Dans l’intervalle, il y eut l’invasion de l’Irak, précédée d’une campagne de désinformation sans précédent. Pour une fois, l’Europe ne marche pas, la ficelle était trop grosse. Peu importe, les néo-conservateurs autour de Bush ne rêvent plus que d’interventions.

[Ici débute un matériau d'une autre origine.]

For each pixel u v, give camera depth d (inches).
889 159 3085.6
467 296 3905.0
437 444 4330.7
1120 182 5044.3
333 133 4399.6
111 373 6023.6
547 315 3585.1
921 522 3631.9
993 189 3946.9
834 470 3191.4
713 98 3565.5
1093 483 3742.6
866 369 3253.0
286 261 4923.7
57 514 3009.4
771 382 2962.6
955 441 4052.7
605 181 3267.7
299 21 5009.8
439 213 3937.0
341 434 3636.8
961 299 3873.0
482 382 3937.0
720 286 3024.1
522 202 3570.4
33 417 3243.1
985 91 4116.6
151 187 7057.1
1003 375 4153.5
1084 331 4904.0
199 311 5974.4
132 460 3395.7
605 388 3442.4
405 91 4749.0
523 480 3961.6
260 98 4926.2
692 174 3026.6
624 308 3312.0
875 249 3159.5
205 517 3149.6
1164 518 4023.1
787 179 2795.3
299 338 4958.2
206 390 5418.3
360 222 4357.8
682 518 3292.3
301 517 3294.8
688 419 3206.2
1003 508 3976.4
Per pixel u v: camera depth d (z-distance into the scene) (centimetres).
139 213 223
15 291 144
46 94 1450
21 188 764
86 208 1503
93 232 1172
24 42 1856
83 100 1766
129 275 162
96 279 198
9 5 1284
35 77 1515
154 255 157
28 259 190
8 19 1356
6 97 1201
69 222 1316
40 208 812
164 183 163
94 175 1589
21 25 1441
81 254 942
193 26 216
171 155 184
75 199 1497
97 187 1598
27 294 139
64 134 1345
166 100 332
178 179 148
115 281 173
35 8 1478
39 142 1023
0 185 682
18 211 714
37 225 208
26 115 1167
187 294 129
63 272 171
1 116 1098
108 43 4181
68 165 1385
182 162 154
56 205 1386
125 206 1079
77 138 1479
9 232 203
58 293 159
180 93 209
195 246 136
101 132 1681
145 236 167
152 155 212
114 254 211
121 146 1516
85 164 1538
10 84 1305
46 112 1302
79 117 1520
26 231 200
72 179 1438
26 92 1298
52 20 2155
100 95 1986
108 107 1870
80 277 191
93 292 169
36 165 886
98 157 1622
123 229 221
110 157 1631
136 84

Un autre tournant se produit en 2008. Au sommet de l’OTAN qui se tient à Bucarest, les États-Unis proposent l’adhésion de la Géorgie et de l’Ukraine. Stupéfaits, Français et Allemands refusent, sachant bien que c’était un casus belli avec la Russie. Quelques semaines plus tard, le président géorgien pro-américain Saakachvilli ordonne l’attaque de l’Ossétie du Sud, province autonome pro-russe située sur son territoire. Ravis de l’aubaine, les Russes volent au secours des Ossètes et écrasent l’armée géorgienne. L’Amérique laisse faire, Poutine comprend que seule la force paie.
On connaît la suite : destruction de la Libye en 2011, coup d’État de Maïdan en Ukraine en 2014 qui provoque, en retour, la récupération de la Crimée par la Russie et la guerre du Donbass.
Poutine a alors déclaré, le 18 mars 2014 :
« Ils nous ont menti à plusieurs reprises, ils ont pris des décisions dans notre dos, ils nous ont mis devant le fait accompli. Cela s’est produit avec l’expansion de l’OTAN, ainsi qu’avec le déploiement d’infrastructures militaires à nos frontières. »
En 2022, Poutine a décidé d’inverser le cours de l’Histoire. Peut-être trop tard, l’avenir le dira, mais quoi qu’il arrive, il y aura avant et après février 2022.